Tree stress


y: Scott Eckert, County Extension Agent, Horticulture
Current Date:  November 24, 2014
Release Date: as soon as possible

You think you have stress?  How about being a tree?  Environmental stressors such as drought, heat and cold are cumulative. In other words, trees can gradually weaken under
continued stresses such as drought until they reach a point where significant damage or even death can occur quickly. Damage that occurred earlier may not appear until summer weather arrives a year or two down the road. Plants may wither seemingly overnight. These trees probably died earlier but had enough food reserves to put out leaves and even to grow for a period of time.

When the food reserves became depleted, the plants died suddenly.  Before any tree is cut down, check the twigs. Dead trees will have brittle, dry stems that snap.  Live stems may break, but they won´t be dry. If the tree is still alive, give it time to put out a new set of
leaves. Trees that lose individual branches should have those branches cut out. Note that there are other possible causes of branch loss such as verticillium wilt. You may want to take a sample to the county extension office to be checked. Trees that are slow to leaf out need to be given extra care so that further stress is avoided.
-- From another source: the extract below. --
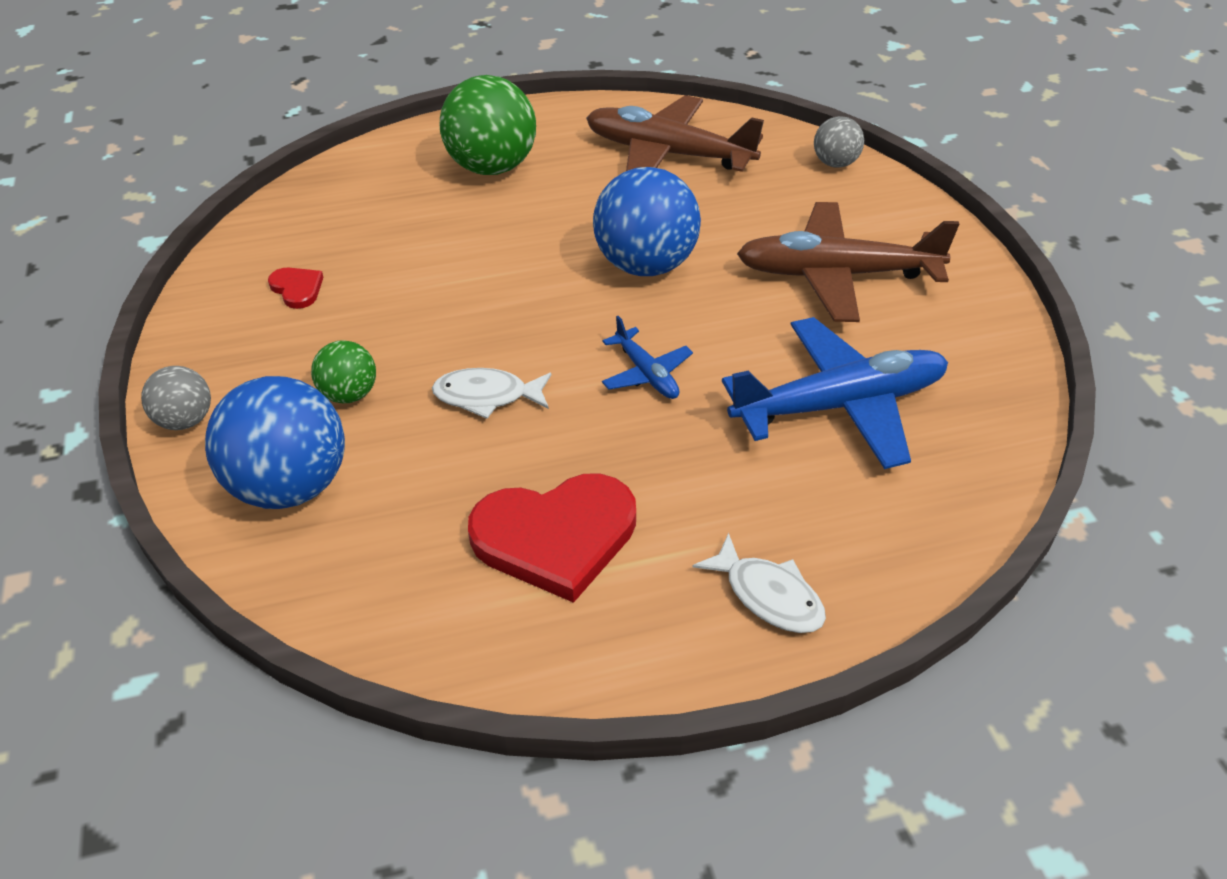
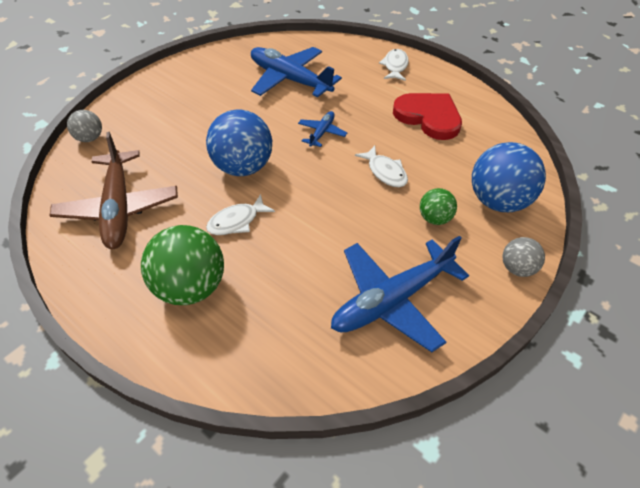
camera: 125 degrees left, 5 degrees up
red heart [268,268,323,309] -> blue plane [331,236,469,352]
brown plane [737,202,959,322] -> none
none -> white fish [206,194,275,235]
If you suspect you have plants under stress, try to water them once a week if there is no rainfall. Trees should be watered to a depth of 12 to 18 inches if possible. Water from the trunk out to the edge of the branches. Though this will not reach all the roots of a tree, it will reach the majority of them. Trees normally have at least 80 percent of their roots in the top foot of soil. Use a dowel or metal rod to check the depth of water. The rod will penetrate moist soil easily but will stop when dry earth is reached.

Shrubs should be watered to a depth of 8 to 12 inches. Check the depth of watering by pushing a wooden dowel or metal rod into the soil. It will stop when it hits dry soil.